Lorsque son journal a été publié en 1947, par son père Otto, ces passages ont par ailleurs été retirés. Ils n’ont été rendus publics qu’en 1986 quand une version “scientifique” a été publiée aux Pays-Bas par le NIOD (l’Institut d’études de la guerre, de l’Holocauste et du génocide) à l’époque où certains, en Allemagne de l’Ouest, remettait en cause l’authenticité du journal d’Anne Frank.

Selon vous, pourquoi a-t-elle décidé de se raconter dans un journal ?

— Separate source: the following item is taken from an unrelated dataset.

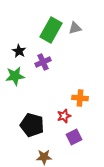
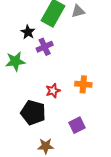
black star: (19, 51) -> (28, 32), moved
red star: (64, 116) -> (53, 91), moved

Pendant l’occupation nazie en Europe, de l’ouest comme de l’est, de très nombreuses personnes se sont lancées dans l’écriture. Il s’agissait de témoigner et, d’une certaine manière, de reprendre le contrôle de sa vie à un moment où les nazis faisaient ce qui bon leur semblait dans les territoires qu’ils contrôlaient.

C’est le cas d’Anne Frank qui, dans son journal, entretient une conversation avec une amie imaginaire, Kitty – son alter ego. Je pense que pour une jeune fille de son âge, c’était une façon de combattre son sentiment d’isolement et de solitude. À ce moment-là, son journal était destiné à un unique lecteur, elle-même. Puis, elle a décidé qu’il devrait être publié et elle s’est mise à le réécrire. Ainsi, elle a transformé son journal intime en une œuvre littéraire, un roman du passage à l’âge adulte.

Comment expliquez-vous le succès du Journal d’Anne Frank et l’attrait qu’il exerce toujours sur les jeunes générations ?

Anne Frank était une enfant innocente, une adolescente. C’est pour cela, je pense, que beaucoup de jeunes s’identifient à elle. Partout dans le monde, tant qu’il y aura des jeunes filles de 13 ans, il y aura des lecteurs du Journal d’Anne Frank. Depuis 2011, il existe même une traduction en chinois.

De plus, elle n’était pas religieuse, et son histoire touche aussi les non-juifs. Elle garde la foi en l’humanité et n’évoque pas la Shoah. Il n’y a ni meurtre ni camps dans son récit. Et pourtant, son journal ne parle finalement que de la Shoah puisque, nous, ses lecteurs modernes, savons ce qu’elle-même ne pouvait pas imaginer : sa mort horrible au camp de Bergen-Belsen.

Beaucoup d’ouvrages et d’enquêtes tentent d’élucider l’énigme de l’identité de celui qui a dénoncé la famille Anne Frank. Qu’en pensez-vous ?

Le livre “Qui a trahi Anne Frank ?” de l’auteure canadienne Rosemary Sullivan, explique comment le notaire, Arnold van den Bergh, aurait révélé la cachette d’Anne Frank en 1944, à Amsterdam. Mais il n’y a pas de preuves vraiment solides pour affirmer que cette personne était un collaborateur des nazis. De plus, cet homme était entré en clandestinité six mois avant l’arrestation d’Anne Frank.

Aux États-Unis, les ouvrages les plus récents consacrés à Anne Frank, notamment les biographies de Melissa Müller et Carole Anne, révèlent l’identité d’un nouveau traître. Au cours de ma carrière, j’ai entendu parler de sept traîtres potentiels qui auraient “vendu” l’adolescente. Les Américains adorent ce genre d’intrigues et les histoires de détectives, mais ce ne sont pas à proprement parler des enquêtes scientifiques.